[THE INPUT]

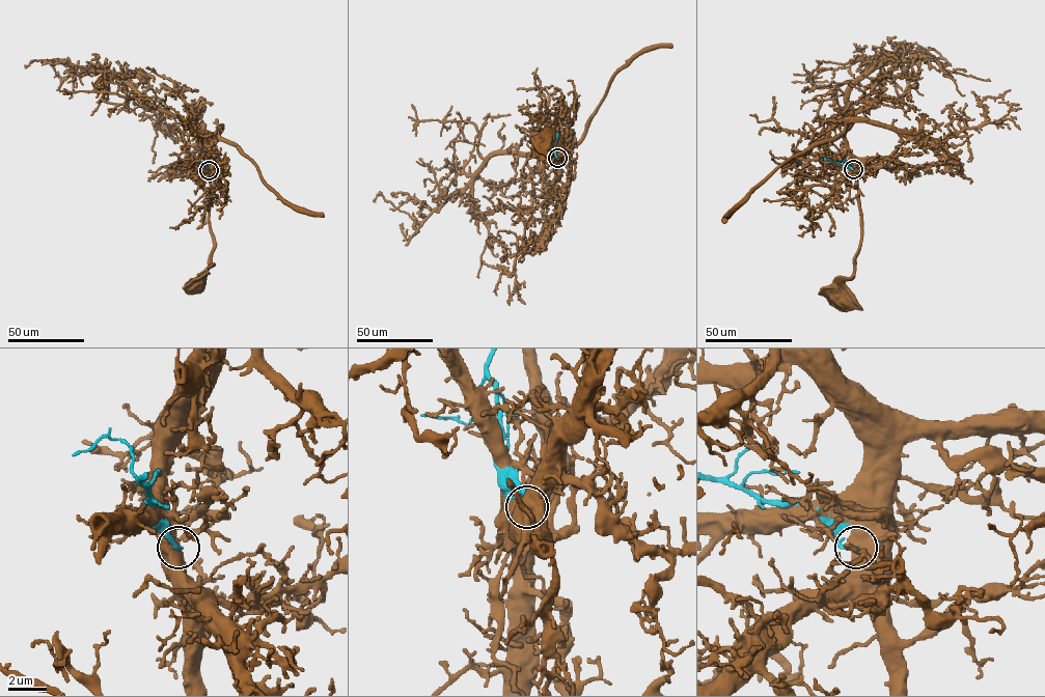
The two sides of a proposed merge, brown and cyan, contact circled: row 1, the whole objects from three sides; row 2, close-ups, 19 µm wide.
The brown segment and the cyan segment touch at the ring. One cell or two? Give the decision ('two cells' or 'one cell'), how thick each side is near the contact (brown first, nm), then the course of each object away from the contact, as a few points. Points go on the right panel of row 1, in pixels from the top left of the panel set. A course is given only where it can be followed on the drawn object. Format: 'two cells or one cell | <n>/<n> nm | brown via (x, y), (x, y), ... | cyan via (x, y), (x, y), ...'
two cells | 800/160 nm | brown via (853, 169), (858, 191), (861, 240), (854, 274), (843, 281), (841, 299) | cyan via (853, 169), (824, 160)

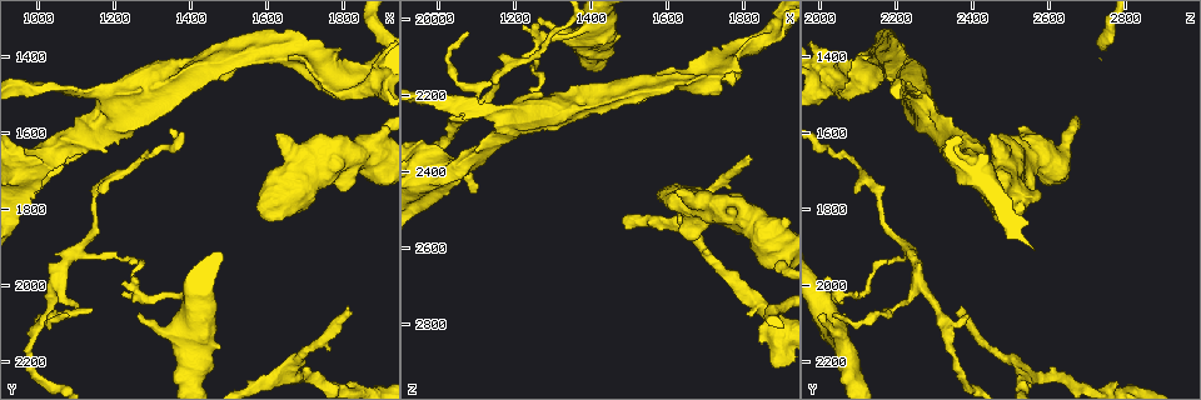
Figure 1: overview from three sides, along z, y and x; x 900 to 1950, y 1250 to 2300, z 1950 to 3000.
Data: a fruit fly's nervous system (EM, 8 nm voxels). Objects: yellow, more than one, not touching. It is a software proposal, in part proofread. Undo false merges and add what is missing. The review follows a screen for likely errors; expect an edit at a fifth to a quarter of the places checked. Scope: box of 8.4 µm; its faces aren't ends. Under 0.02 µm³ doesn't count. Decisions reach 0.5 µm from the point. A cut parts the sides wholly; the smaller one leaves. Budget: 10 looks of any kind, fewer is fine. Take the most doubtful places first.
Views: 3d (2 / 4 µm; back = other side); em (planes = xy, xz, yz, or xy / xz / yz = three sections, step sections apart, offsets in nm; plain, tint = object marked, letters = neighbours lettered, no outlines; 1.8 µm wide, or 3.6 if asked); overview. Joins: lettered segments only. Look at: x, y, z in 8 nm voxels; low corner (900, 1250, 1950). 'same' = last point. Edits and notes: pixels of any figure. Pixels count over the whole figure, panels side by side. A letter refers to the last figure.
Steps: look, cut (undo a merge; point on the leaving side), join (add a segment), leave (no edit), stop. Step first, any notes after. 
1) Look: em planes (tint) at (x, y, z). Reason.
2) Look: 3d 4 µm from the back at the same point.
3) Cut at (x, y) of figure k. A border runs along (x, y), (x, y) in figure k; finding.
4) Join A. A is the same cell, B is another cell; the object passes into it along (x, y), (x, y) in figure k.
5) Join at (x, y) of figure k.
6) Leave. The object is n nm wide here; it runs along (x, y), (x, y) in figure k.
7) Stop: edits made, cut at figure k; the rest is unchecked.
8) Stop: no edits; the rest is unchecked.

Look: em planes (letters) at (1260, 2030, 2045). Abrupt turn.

[/THE INPUT]
[THE INPUT]

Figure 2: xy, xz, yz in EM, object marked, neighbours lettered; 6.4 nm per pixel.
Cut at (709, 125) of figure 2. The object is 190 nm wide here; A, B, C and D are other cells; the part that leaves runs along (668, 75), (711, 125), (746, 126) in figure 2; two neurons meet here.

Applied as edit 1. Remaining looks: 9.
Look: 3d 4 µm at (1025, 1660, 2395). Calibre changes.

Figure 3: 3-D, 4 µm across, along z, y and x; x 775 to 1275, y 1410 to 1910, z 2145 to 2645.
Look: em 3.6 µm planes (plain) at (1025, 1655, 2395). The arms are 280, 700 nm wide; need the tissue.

[/THE INPUT]

PROBLEM REQUIREMENTS - Your answer must be one number: how many lines of the data contain "three".

THE ANSWER - 3